Couper court
Je ne parle que rarement de mon boulot, et le lieu ne se prête pas à un début d'épanchement. Par contre, mes activités syndicales se heurtent violemment aux réalités de la gestion humaine de mon entreprise, et ça fait mal. De ce côté là j'ai parfois besoin de déverser le trop plein d'émotion ou de rage ou de colère ou de désespoir.

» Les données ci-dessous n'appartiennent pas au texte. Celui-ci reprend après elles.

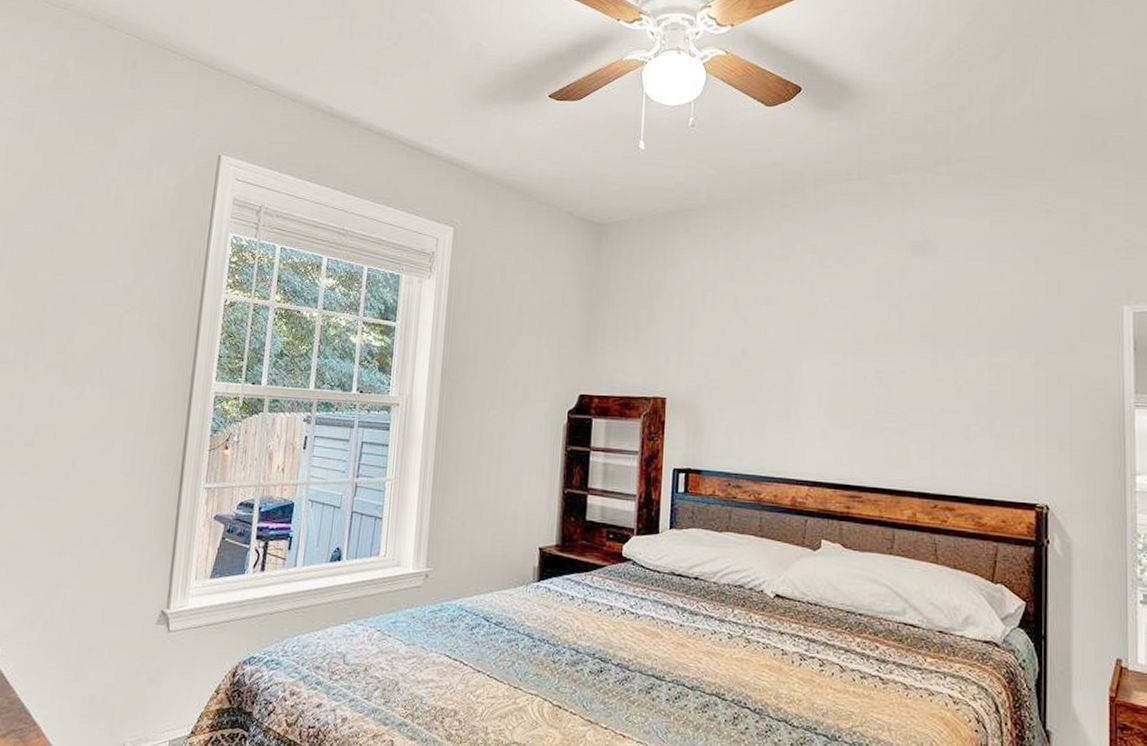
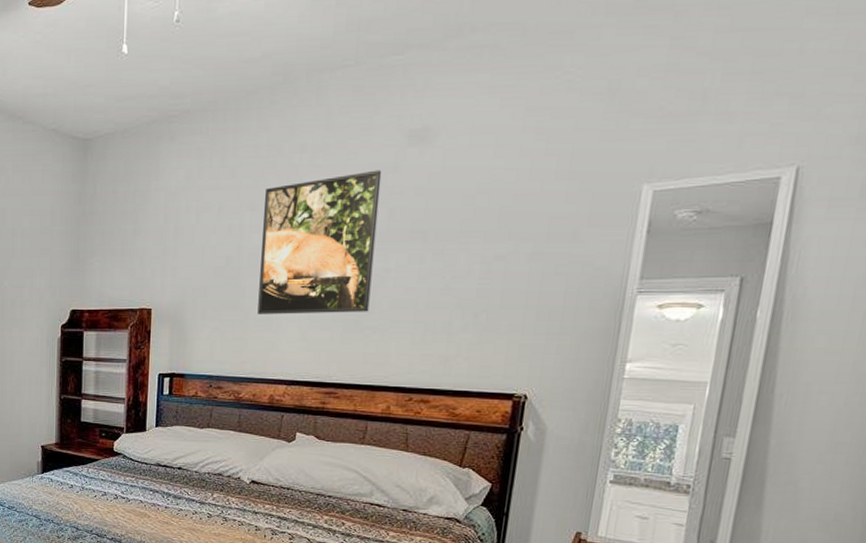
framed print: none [776,275,890,413] -> present [257,170,382,314]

Hier je suis allé accompagner une collègue à son entretien préalable à un licenciement, procédure qui est sensée permettre de prendre une décision alors que chacun sait qu'elle est déjà prise. Dans le cas qui m'intéresse, la personne accompagnée à passé la cinquantaine et les trente années d'entreprise; aucune évolution de carrière, brinquebalée au gré des rachats successifs jusqu'au dernier qui voit son poste supprimé avec un reclassement dans un métier qui n'a rien à voir avec le sien, sans perspective, sans changement de son salaire.
Alors bien sûr, si elle décide de porter son cas devant les tribunaux prudhommaux elle obtiendra réparation, une compensation financière. Mais qu'en sera-t-il de sa vie ? Qu'en sera-t-il du regard des autres ? Que restera-t-il de son amour propre au regard de la mention "pour incompétence" en face de la raison de son éviction après trente ans de bons et loyaux services ?
J'ai l'impression d'avoir devant mes yeux vu écraser la vie d'une personne, avoir vu tomber le couperet sur son cou et je n'arrive pas à m'en remettre.